As for the less respectable press, well, only twelve year olds pay attention to them anyway. Who decided that website journalists have any kind of reach? Who is this "Tom Ham," whom the article describes as "one of several dozen opinion makers in the $20-billion global games industry"? Sorry LA Times; never heard of him. That's like saying Harry Fatass Knowles is one of several dozen influential Hollywood magnates.
Death of a Game Addict (thanks again Penny Arcade): This one is a hoot. Some idiot blew his head off right after playing EverQuest. Honestly, that'd be my response too.
We should all be thankful that this moron was satisfied with merely offing himself, and not one of those extroverted killers. A world with one less EverQuest player is a better place.
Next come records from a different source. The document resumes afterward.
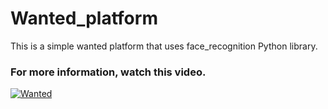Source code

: # Wanted_platform

This is a simple wanted platform that uses face_recognition Python library.

### For more information, watch this video.
[![Wanted](http://img.youtube.com/vi/1BdQ4Y7WV4I/0.jpg)](https://www.youtube.com/watch?v=1BdQ4Y7WV4I "Face recognition platform")
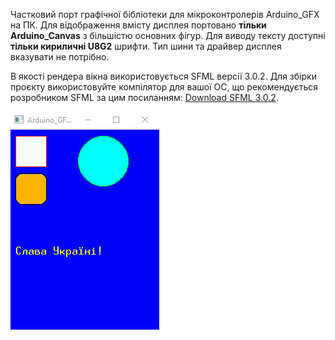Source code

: Частковий порт графічної бібліотеки для мікроконтролерів Arduino_GFX на ПК. 
Для відображення вмісту дисплея портовано **тільки Arduino_Canvas** з більшістю основних фігур.
Для виводу тексту доступні **тільки кириличні U8G2** шрифти.
Тип шини та драйвер дисплея вказувати не потрібно.

В якості рендера вікна використовується SFML версії 3.0.2. 
Для збірки проєкту використовуйте компілятор для вашої ОС, що рекомендується розробником SFML за цим посиланням: [Download SFML 3.0.2](https://www.sfml-dev.org/download/sfml/3.0.2/).

![alt text](image/Arduino_GFX2PC.png)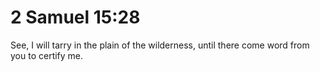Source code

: # 2 Samuel 15:28

See, I will tarry in the plain of the wilderness, until there come word from you to certify me.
Some great excerpts:
"She has a list of names her son scrawled while playing the game: "Phargun," "Occuler," "Cybernine." But Woolley is sure if they are names of online friends, places he explored in the game or treasures his character may have captured in quests." (I guess "Cybernine" isn't cooperating with investigating authorities.)
"Shawn was playing 12 hours a day, and he wasn't supposed to because he was epileptic, and the game would cause seizures," she said. "Probably the last eight times he had seizures were because of stints on the computer." (Uninvolved parenting. Nice work, Mom.)
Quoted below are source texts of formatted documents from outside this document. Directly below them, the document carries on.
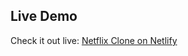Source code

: ## Live Demo
Check it out live: [Netflix Clone on Netlify](https://papaya-wisp-a5c4c9.netlify.app/)
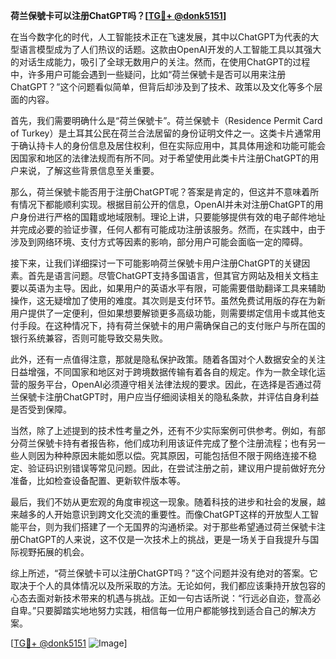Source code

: **荷兰保號卡可以注册ChatGPT吗？[[TG💪+ @donk5151](https://t.me/s/donk5151)]**

在当今数字化的时代，人工智能技术正在飞速发展，其中以ChatGPT为代表的大型语言模型成为了人们热议的话题。这款由OpenAI开发的人工智能工具以其强大的对话生成能力，吸引了全球无数用户的关注。然而，在使用ChatGPT的过程中，许多用户可能会遇到一些疑问，比如“荷兰保號卡是否可以用来注册ChatGPT？”这个问题看似简单，但背后却涉及到了技术、政策以及文化等多个层面的内容。

首先，我们需要明确什么是“荷兰保號卡”。荷兰保號卡（Residence Permit Card of Turkey）是土耳其公民在荷兰合法居留的身份证明文件之一。这类卡片通常用于确认持卡人的身份信息及居住权利，但在实际应用中，其具体用途和功能可能会因国家和地区的法律法规而有所不同。对于希望使用此类卡片注册ChatGPT的用户来说，了解这些背景信息至关重要。

那么，荷兰保號卡能否用于注册ChatGPT呢？答案是肯定的，但这并不意味着所有情况下都能顺利实现。根据目前公开的信息，OpenAI并未对注册ChatGPT的用户身份进行严格的国籍或地域限制。理论上讲，只要能够提供有效的电子邮件地址并完成必要的验证步骤，任何人都有可能成功注册该服务。然而，在实践中，由于涉及到网络环境、支付方式等因素的影响，部分用户可能会面临一定的障碍。

接下来，让我们详细探讨一下可能影响荷兰保號卡用户注册ChatGPT的关键因素。首先是语言问题。尽管ChatGPT支持多国语言，但其官方网站及相关文档主要以英语为主导。因此，如果用户的英语水平有限，可能需要借助翻译工具来辅助操作，这无疑增加了使用的难度。其次则是支付环节。虽然免费试用版的存在为新用户提供了一定便利，但如果想要解锁更多高级功能，则需要绑定信用卡或其他支付手段。在这种情况下，持有荷兰保號卡的用户需确保自己的支付账户与所在国的银行系统兼容，否则可能导致交易失败。

此外，还有一点值得注意，那就是隐私保护政策。随着各国对个人数据安全的关注日益增强，不同国家和地区对于跨境数据传输有着各自的规定。作为一款全球化运营的服务平台，OpenAI必须遵守相关法律法规的要求。因此，在选择是否通过荷兰保號卡注册ChatGPT时，用户应当仔细阅读相关的隐私条款，并评估自身利益是否受到保障。

当然，除了上述提到的技术性考量之外，还有不少实际案例可供参考。例如，有部分荷兰保號卡持有者报告称，他们成功利用该证件完成了整个注册流程；也有另一些人则因为种种原因未能如愿以偿。究其原因，可能包括但不限于网络连接不稳定、验证码识别错误等常见问题。因此，在尝试注册之前，建议用户提前做好充分准备，比如检查设备配置、更新软件版本等。

最后，我们不妨从更宏观的角度审视这一现象。随着科技的进步和社会的发展，越来越多的人开始意识到跨文化交流的重要性。而像ChatGPT这样的开放型人工智能平台，则为我们搭建了一个无国界的沟通桥梁。对于那些希望通过荷兰保號卡注册ChatGPT的人来说，这不仅是一次技术上的挑战，更是一场关于自我提升与国际视野拓展的机会。

综上所述，“荷兰保號卡可以注册ChatGPT吗？”这个问题并没有绝对的答案。它取决于个人的具体情况以及所采取的方法。无论如何，我们都应该秉持开放包容的心态去面对新技术带来的机遇与挑战。正如一句古话所说：“行远必自迩，登高必自卑。”只要脚踏实地地努力实践，相信每一位用户都能够找到适合自己的解决方案。

[[TG💪+ @donk5151](https://t.me/s/donk5151) ![Image](https://i.postimg.cc/rwNCRYN7/Snipaste-2025-04-30-17-27-05.png)]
"Woolley knows her son had problems beyond EverQuest, and she tried to get him help by contacting a mental health program and trying to get him to live in a group home." (But that pesky guilty feeling isn't going to stop Mom suing Sony.)
"The social component is big because it gives players a false sense of relationships and identity," Parker said. "They say they have friends, but they don't know their names." (This one takes me right back to my MUSHing days. It was true then and it's truer now, since games like EverQuest have so much play in them that you can skip all the boring MU-style conversation time.)
"Elizabeth Woolley remembers when her son was betrayed by an EverQuest associate he had been adventuring with for six months. Shawn's online brother-in-arms stole all the money from his character and refused to give it back. "He was so upset, he was in tears," she said. "He was so depressed, and I was trying to say 'Shawn, it's only a game.' I said he couldn't trust those people." (Geez, if you can't trust polygonal virtual anonymous avatars named (KL)PornKilla7401, who can you trust?)
Mom was obviously very familiar with what was going on with her stupid, lonely kid. What he needed was forced therapy then, not painful guilt-ridden lawsuits now.